* [Problem to work on]
Reproduce every item below, substituting "Boston" for each occurrence of "Chicago" and leaving all other text unchanged.

= = = = = = =

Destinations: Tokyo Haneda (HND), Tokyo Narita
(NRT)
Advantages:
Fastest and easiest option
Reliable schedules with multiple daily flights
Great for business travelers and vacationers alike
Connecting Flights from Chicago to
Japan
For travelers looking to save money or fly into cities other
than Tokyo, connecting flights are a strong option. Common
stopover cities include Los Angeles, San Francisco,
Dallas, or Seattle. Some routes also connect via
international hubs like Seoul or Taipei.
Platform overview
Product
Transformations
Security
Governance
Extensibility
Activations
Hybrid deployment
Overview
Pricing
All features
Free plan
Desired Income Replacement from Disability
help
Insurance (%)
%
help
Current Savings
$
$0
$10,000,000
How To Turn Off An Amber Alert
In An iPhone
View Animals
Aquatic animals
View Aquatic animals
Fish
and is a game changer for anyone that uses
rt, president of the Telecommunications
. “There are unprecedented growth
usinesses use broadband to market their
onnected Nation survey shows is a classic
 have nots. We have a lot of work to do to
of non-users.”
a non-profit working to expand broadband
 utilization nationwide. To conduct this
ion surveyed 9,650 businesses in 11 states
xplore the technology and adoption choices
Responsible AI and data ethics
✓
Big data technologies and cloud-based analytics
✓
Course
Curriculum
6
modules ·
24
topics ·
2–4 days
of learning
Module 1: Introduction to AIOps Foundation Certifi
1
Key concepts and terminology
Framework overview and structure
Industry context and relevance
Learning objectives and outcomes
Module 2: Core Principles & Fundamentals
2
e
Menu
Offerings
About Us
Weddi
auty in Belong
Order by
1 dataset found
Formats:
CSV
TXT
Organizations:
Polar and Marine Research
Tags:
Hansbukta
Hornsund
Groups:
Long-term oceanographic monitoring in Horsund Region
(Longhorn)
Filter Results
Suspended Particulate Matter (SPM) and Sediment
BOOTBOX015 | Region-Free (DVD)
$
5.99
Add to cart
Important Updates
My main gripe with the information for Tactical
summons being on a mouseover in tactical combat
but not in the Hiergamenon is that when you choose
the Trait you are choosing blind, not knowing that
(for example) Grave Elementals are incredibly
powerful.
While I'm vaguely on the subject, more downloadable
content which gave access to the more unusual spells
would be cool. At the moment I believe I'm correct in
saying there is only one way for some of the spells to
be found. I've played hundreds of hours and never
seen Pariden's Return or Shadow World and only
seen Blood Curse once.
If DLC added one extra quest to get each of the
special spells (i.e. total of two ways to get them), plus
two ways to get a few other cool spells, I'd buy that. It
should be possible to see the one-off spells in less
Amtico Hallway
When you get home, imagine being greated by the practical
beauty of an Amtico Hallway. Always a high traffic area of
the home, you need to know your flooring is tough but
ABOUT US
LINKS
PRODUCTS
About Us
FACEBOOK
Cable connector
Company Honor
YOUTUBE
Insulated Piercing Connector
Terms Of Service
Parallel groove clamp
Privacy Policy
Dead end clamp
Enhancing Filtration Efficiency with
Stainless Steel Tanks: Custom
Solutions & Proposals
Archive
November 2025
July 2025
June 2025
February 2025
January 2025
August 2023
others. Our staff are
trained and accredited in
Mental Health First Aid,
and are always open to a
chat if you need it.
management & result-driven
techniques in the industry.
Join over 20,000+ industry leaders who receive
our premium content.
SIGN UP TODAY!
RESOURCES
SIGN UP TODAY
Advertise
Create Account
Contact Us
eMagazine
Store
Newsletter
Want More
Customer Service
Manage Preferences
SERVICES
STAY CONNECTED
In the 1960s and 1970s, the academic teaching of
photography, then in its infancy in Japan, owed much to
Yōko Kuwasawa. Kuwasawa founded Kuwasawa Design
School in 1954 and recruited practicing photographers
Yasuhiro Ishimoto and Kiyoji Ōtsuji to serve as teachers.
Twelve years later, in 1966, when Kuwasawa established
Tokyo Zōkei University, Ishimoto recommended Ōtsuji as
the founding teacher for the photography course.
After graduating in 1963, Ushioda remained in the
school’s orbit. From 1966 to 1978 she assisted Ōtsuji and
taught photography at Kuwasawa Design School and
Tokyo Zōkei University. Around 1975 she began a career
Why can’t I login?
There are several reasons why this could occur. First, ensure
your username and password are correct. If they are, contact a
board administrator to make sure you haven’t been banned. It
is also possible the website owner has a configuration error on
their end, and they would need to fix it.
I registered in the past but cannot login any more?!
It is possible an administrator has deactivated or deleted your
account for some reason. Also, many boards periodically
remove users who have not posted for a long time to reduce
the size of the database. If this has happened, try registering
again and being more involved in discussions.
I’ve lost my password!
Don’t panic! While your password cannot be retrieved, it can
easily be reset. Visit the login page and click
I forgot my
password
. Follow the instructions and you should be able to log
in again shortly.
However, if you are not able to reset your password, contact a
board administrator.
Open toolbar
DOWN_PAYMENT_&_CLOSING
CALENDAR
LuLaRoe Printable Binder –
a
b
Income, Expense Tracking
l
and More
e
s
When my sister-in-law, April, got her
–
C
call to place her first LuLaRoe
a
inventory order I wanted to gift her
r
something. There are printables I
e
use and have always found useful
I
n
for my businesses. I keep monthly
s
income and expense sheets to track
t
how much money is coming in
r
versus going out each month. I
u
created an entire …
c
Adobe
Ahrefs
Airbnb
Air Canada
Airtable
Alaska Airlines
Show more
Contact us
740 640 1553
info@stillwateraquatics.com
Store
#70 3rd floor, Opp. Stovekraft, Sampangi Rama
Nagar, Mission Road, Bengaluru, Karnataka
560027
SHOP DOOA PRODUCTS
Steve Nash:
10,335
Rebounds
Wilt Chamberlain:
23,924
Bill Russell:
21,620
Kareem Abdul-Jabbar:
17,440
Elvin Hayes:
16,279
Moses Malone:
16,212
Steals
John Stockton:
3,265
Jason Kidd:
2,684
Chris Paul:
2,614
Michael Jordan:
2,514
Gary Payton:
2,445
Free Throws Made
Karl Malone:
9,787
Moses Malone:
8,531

= = = = = = =

* [Solution to the exercise]
Destinations: Tokyo Haneda (HND), Tokyo Narita
(NRT)
Advantages:
Fastest and easiest option
Reliable schedules with multiple daily flights
Great for business travelers and vacationers alike
Connecting Flights from Boston to
Japan
For travelers looking to save money or fly into cities other
than Tokyo, connecting flights are a strong option. Common
stopover cities include Los Angeles, San Francisco,
Dallas, or Seattle. Some routes also connect via
international hubs like Seoul or Taipei.
Platform overview
Product
Transformations
Security
Governance
Extensibility
Activations
Hybrid deployment
Overview
Pricing
All features
Free plan
Desired Income Replacement from Disability
help
Insurance (%)
%
help
Current Savings
$
$0
$10,000,000
How To Turn Off An Amber Alert
In An iPhone
View Animals
Aquatic animals
View Aquatic animals
Fish
and is a game changer for anyone that uses
rt, president of the Telecommunications
. “There are unprecedented growth
usinesses use broadband to market their
onnected Nation survey shows is a classic
 have nots. We have a lot of work to do to
of non-users.”
a non-profit working to expand broadband
 utilization nationwide. To conduct this
ion surveyed 9,650 businesses in 11 states
xplore the technology and adoption choices
Responsible AI and data ethics
✓
Big data technologies and cloud-based analytics
✓
Course
Curriculum
6
modules ·
24
topics ·
2–4 days
of learning
Module 1: Introduction to AIOps Foundation Certifi
1
Key concepts and terminology
Framework overview and structure
Industry context and relevance
Learning objectives and outcomes
Module 2: Core Principles & Fundamentals
2
e
Menu
Offerings
About Us
Weddi
auty in Belong
Order by
1 dataset found
Formats:
CSV
TXT
Organizations:
Polar and Marine Research
Tags:
Hansbukta
Hornsund
Groups:
Long-term oceanographic monitoring in Horsund Region
(Longhorn)
Filter Results
Suspended Particulate Matter (SPM) and Sediment
BOOTBOX015 | Region-Free (DVD)
$
5.99
Add to cart
Important Updates
My main gripe with the information for Tactical
summons being on a mouseover in tactical combat
but not in the Hiergamenon is that when you choose
the Trait you are choosing blind, not knowing that
(for example) Grave Elementals are incredibly
powerful.
While I'm vaguely on the subject, more downloadable
content which gave access to the more unusual spells
would be cool. At the moment I believe I'm correct in
saying there is only one way for some of the spells to
be found. I've played hundreds of hours and never
seen Pariden's Return or Shadow World and only
seen Blood Curse once.
If DLC added one extra quest to get each of the
special spells (i.e. total of two ways to get them), plus
two ways to get a few other cool spells, I'd buy that. It
should be possible to see the one-off spells in less
Amtico Hallway
When you get home, imagine being greated by the practical
beauty of an Amtico Hallway. Always a high traffic area of
the home, you need to know your flooring is tough but
ABOUT US
LINKS
PRODUCTS
About Us
FACEBOOK
Cable connector
Company Honor
YOUTUBE
Insulated Piercing Connector
Terms Of Service
Parallel groove clamp
Privacy Policy
Dead end clamp
Enhancing Filtration Efficiency with
Stainless Steel Tanks: Custom
Solutions & Proposals
Archive
November 2025
July 2025
June 2025
February 2025
January 2025
August 2023
others. Our staff are
trained and accredited in
Mental Health First Aid,
and are always open to a
chat if you need it.
management & result-driven
techniques in the industry.
Join over 20,000+ industry leaders who receive
our premium content.
SIGN UP TODAY!
RESOURCES
SIGN UP TODAY
Advertise
Create Account
Contact Us
eMagazine
Store
Newsletter
Want More
Customer Service
Manage Preferences
SERVICES
STAY CONNECTED
In the 1960s and 1970s, the academic teaching of
photography, then in its infancy in Japan, owed much to
Yōko Kuwasawa. Kuwasawa founded Kuwasawa Design
School in 1954 and recruited practicing photographers
Yasuhiro Ishimoto and Kiyoji Ōtsuji to serve as teachers.
Twelve years later, in 1966, when Kuwasawa established
Tokyo Zōkei University, Ishimoto recommended Ōtsuji as
the founding teacher for the photography course.
After graduating in 1963, Ushioda remained in the
school’s orbit. From 1966 to 1978 she assisted Ōtsuji and
taught photography at Kuwasawa Design School and
Tokyo Zōkei University. Around 1975 she began a career
Why can’t I login?
There are several reasons why this could occur. First, ensure
your username and password are correct. If they are, contact a
board administrator to make sure you haven’t been banned. It
is also possible the website owner has a configuration error on
their end, and they would need to fix it.
I registered in the past but cannot login any more?!
It is possible an administrator has deactivated or deleted your
account for some reason. Also, many boards periodically
remove users who have not posted for a long time to reduce
the size of the database. If this has happened, try registering
again and being more involved in discussions.
I’ve lost my password!
Don’t panic! While your password cannot be retrieved, it can
easily be reset. Visit the login page and click
I forgot my
password
. Follow the instructions and you should be able to log
in again shortly.
However, if you are not able to reset your password, contact a
board administrator.
Open toolbar
DOWN_PAYMENT_&_CLOSING
CALENDAR
LuLaRoe Printable Binder –
a
b
Income, Expense Tracking
l
and More
e
s
When my sister-in-law, April, got her
–
C
call to place her first LuLaRoe
a
inventory order I wanted to gift her
r
something. There are printables I
e
use and have always found useful
I
n
for my businesses. I keep monthly
s
income and expense sheets to track
t
how much money is coming in
r
versus going out each month. I
u
created an entire …
c
Adobe
Ahrefs
Airbnb
Air Canada
Airtable
Alaska Airlines
Show more
Contact us
740 640 1553
info@stillwateraquatics.com
Store
#70 3rd floor, Opp. Stovekraft, Sampangi Rama
Nagar, Mission Road, Bengaluru, Karnataka
560027
SHOP DOOA PRODUCTS
Steve Nash:
10,335
Rebounds
Wilt Chamberlain:
23,924
Bill Russell:
21,620
Kareem Abdul-Jabbar:
17,440
Elvin Hayes:
16,279
Moses Malone:
16,212
Steals
John Stockton:
3,265
Jason Kidd:
2,684
Chris Paul:
2,614
Michael Jordan:
2,514
Gary Payton:
2,445
Free Throws Made
Karl Malone:
9,787
Moses Malone:
8,531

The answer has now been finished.